BORIS SANCHEZ, CNN WHITE HOUSE CORREPONDENT: Oh, yes. The president is punching back, Ana, specifically mocking House Speaker Nancy Pelosi, after she put out a statement last night saying that the president's tantrums are no way to conduct foreign policy.

We should point out "The New York Times" actually just put out a report, indicating that some of the parameters of this deal with Mexico had been agreed to months before the threat of tariffs came up.

The president, though, still taking a victory lap and making fun of the House speaker. Here's what he tweeted about Nancy Pelosi. The president writing, quote, "Nervous Nancy Pelosi and the Democratic House are getting nothing done. Perhaps they could lead the way with the USMCA, the spectacular and very popular new trade deal that replaces NAFTA, the worst trade deal in the history of the USA. Great for farmers, manufacturers and unions."

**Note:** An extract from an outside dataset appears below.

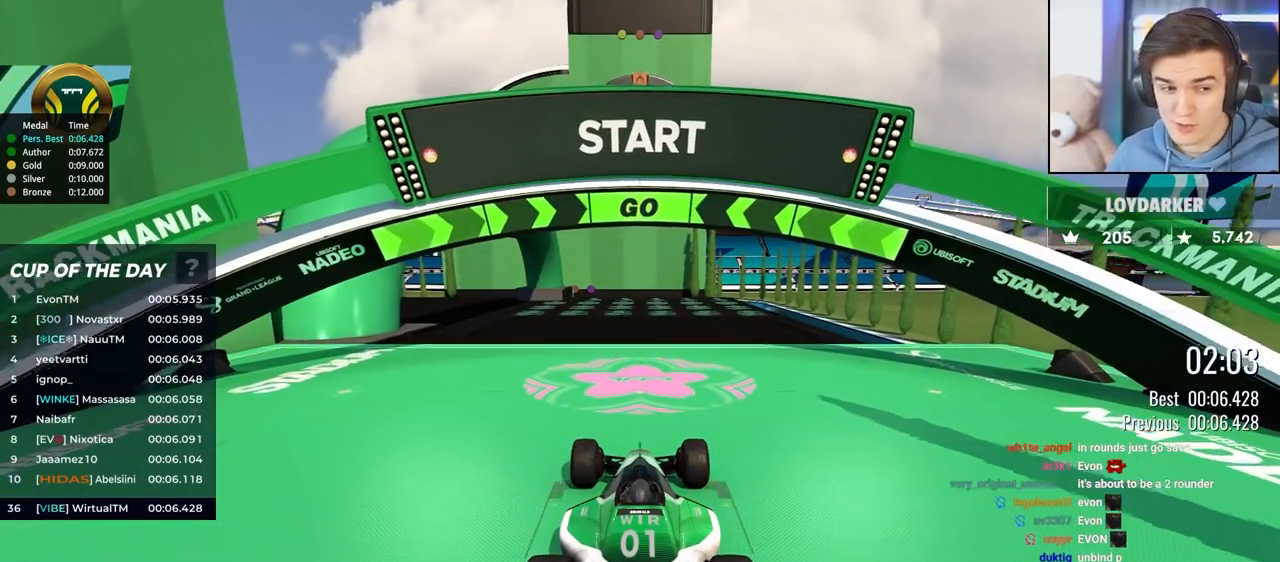
{"keys": ["up"], "events": [[233, "left", "down"], [317, "left", "up"]]}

Interesting that the president is touting the USMCA there, when he heard from sources that people within his own administration were worried that the threat of tariffs could undo the potential ratification of the USMCA. Also notable that the president is now fund-raising off of this deal. Just a short while ago, the Trump campaign sent out a mass text message, referring to the president's best seller, "The Art of the Deal." And asking supporters to send in money, suggesting that it was the president's hard work that led to Mexico coming up with this plan -- Ana.

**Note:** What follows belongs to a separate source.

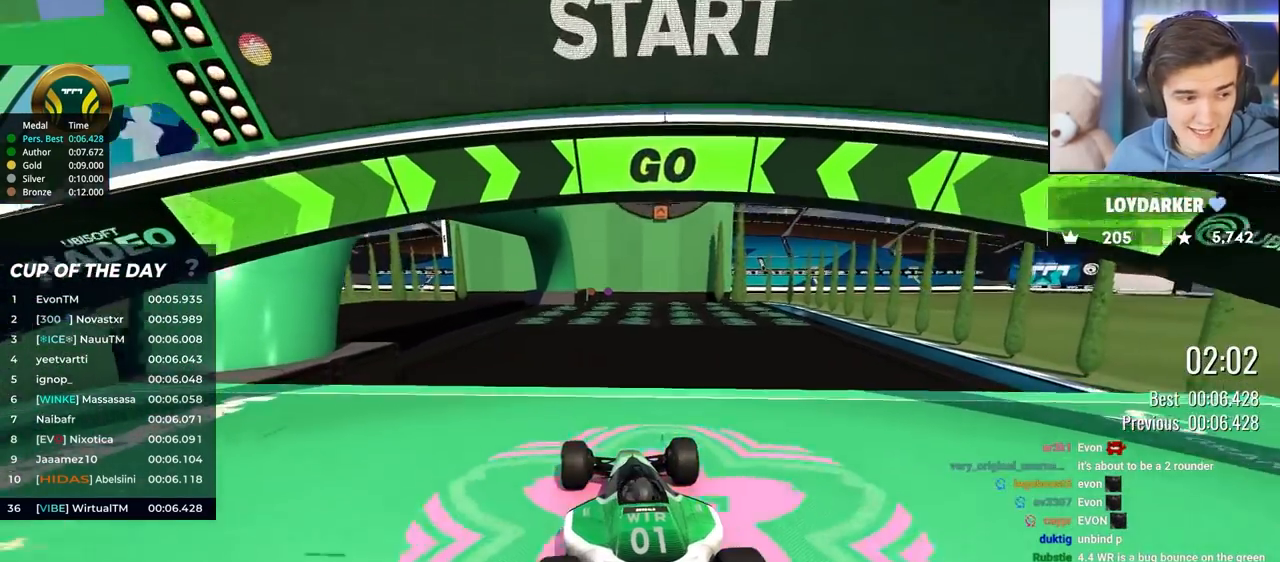
{"keys": ["up"], "events": []}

CABRERA: All right. Boris Sanchez at the White House. Thank you.

On Mexico's side of the border, the threats of U.S. tariffs. And now, the retraction of those threats, clearly impacting a lot of lives there this weekend.

CNN's Paula Newton is in Tijuana, Mexico right now. And, Paula, I know you're expecting to see a huge gathering there later today. Are people planning to protest these new developments and this agreement or are they celebrating?

PAULA NEWTON, CNN CORRESPONDENT: Well, a little bit of both. But the rally that is supposed to involve the president here, Lopez Obrador, that is supposed to be what he says a celebration. Clearly, very happy that they didn't have to give in to some of the more extreme demands that the Trump administration had on the table.

[17:20:06] They feel they came away with a good deal, Ana. The key for them is the fact that they will get that long-term economic development, both in southern Mexico and in Central America. Ana, you know as well as I do, the devil is in the detail. wait to see if that comes to fruition. The other thing we're waiting for here, Ana, is to actually see the impact of this deal. Behind me, you've got the pedestrian crossing into the United States. Obviously, a very busy crossing. What is not sitting well, with many Central Americans who have made that arduous trip from those Central American countries all the way through Mexico, is the fact that behind me, this now becomes a revolving door for them. They go into the United States and will be sent right back out into Mexico. Yes, they're being promised, while they wait for those asylum cases to be heard. They're being promised humanitarian aid, work permits, education and health care.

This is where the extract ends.